Brano proposto ▸
^^^^^^^^^^^^^^^^

Primarie Usa: Trump e Hillary trionfatori assoluti del “Super Tuesday”. Campana a “morto” per Rubio: Cruz e Kasich in lotta per la nomination anti – Trump. Sanders conquista il Missouri?
(ASI) Anche il secondo “Super Tuesday” (Super Martedì) è giunto al termine. Per la seconda volta i vincitori assoluti sono stati Donald Trump per le primarie repubblicane ed Hillary Clinton per quella democratiche.
Dal canto suo Trump ha potuto cogliere l’ennesimo successo a spese della leadership repubblicana. Ancora una volta il magnate newyorkese si è imposto sbaragliando gli avversari in 4 stati su 5, nonostante gli appelli del partito al voto “utile” per i candidati più graditi al partito. Nonostante l’opposizione dei due principali sfidanti, Ted Cruz e Marco Rubio, Trump si è aggiudicato schiaccianti vittorie in Florida (45,7%), North Carolina (40,3%), Illinois (38,8%) e un più risicato successo nel Missouri (41%) dove Trump ha vinto per meno 0,2% dei voti. Unica nota dolente, ma ampiamente prevista dal magnate newyorkese, l’Ohio, che ha premiato il buon governo del senatore John Kasich. Quest’ultimo, quarto assoluto e ben distanziato dai primi tre in classifica, è riuscito a portare a casa un trionfo “confidenziale” di oltre 10 punti percentuali. Ciò ha permesso a Kascih un incredibile recupero arrivando con 138 delegati a soli 30 di distacco dal terzo assoluto della classifica, cioè il governatore della Florida Marco Rubio.

^^^^^^^^^^^^^^^^

Scopo del compito ▸
Cita parola per parola il brano sulle primarie statunitensi, cominciando da "Primarie Usa: Trump" e terminando con "conquista il Missouri?". Le voci riportate più avanti sono materiale a sé stante, separato dal brano.

Voci elencate ▸
^^^^^^^^^^^^^^^^

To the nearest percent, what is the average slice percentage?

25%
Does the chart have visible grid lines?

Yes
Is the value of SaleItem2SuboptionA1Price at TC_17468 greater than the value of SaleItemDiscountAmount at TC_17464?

^^^^^^^^^^^^^^^^

Risultato ▸
Primarie Usa: Trump e Hillary trionfatori assoluti del “Super Tuesday”. Campana a “morto” per Rubio: Cruz e Kasich in lotta per la nomination anti – Trump. Sanders conquista il Missouri?